Associate Professor University of Texas at Austin Dell Medical School Austin, Texas, United States
Background: 3D models of complex congenital heart defects show significant promise both for parent/provider education and for the process of surgical planning itself. However segmenting cardiac structures from CT or MR images is often labour intensive and can require expensive software platforms. Objective: The goal of this study was to optimise and simplify the process of 3D rendering from CT images using freely available software. Design/Methods: Example computed tomography (CT) and magnetic resonance (MR) imaging datasets were identified and downloaded in anonymised Digital Imaging and Communications in Medicine (DICOM) format.
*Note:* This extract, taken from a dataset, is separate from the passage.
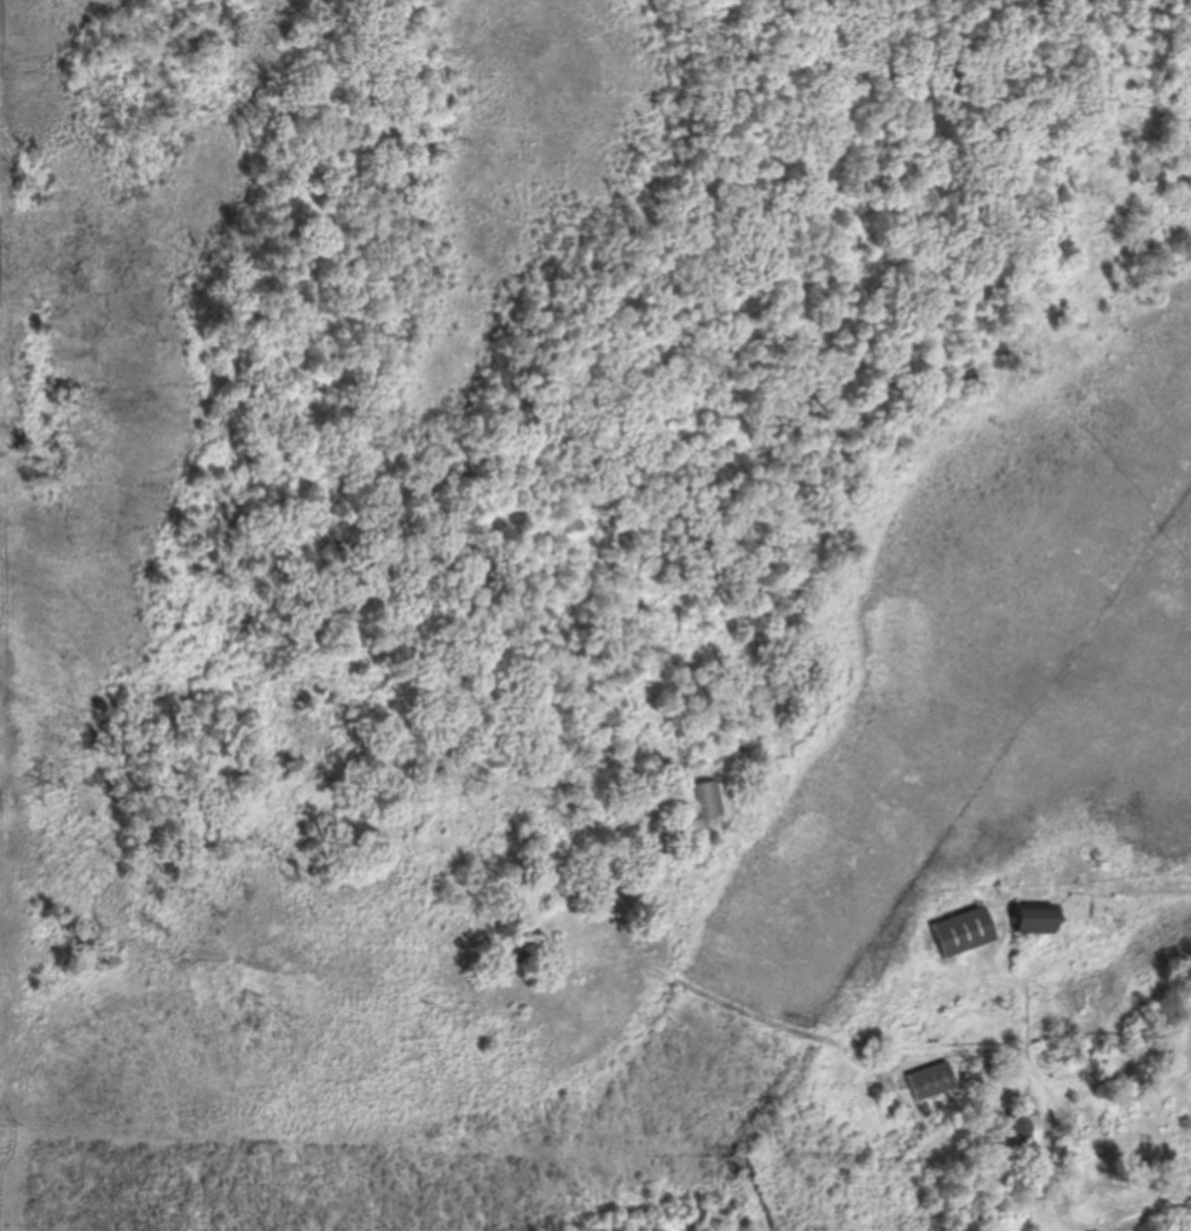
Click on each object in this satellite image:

After reviewing a range of options, the free open-source software application 3D Slicer was deemed the most accessible and versatile for our needs. However, the National Institutes of Health (NIH) state that 3D Slicer is not intended for clinical use. A dedicated period of software feature discovery and application was combined with collaboration with the Center for Additive Manufacturing and Design Innovation (CAMDI) at the University of Texas at Austin to discuss different printing techniques. Results: The process of creating a replicable workflow for image segmentation culminated in the creation of a step by step guide which has been made freely available for download (https://utexas.box.com/shared/static/whqerjbl3kp3jylnxe029m4eyr0r8hvy.docx). Models consist of a colour-coded cardiac chamber blood pools (Figure 1A) which are stored as separate but linked .stl files. For 3D printing a solid blood pool can be encased in a softer myocardium shell with the model separating at the point of maximal anatomic interest for optimal viewing of internal defects (Figure 1B).
Conclusion(s): Following a simple, freely-available step-by-step guide and free software, CT and MR images of cardiac anatomy can be segmented into .stl file format. Such models can be rapidly and efficiently produced for visualization at the bedside, virtual reality exploration or for 3D printing.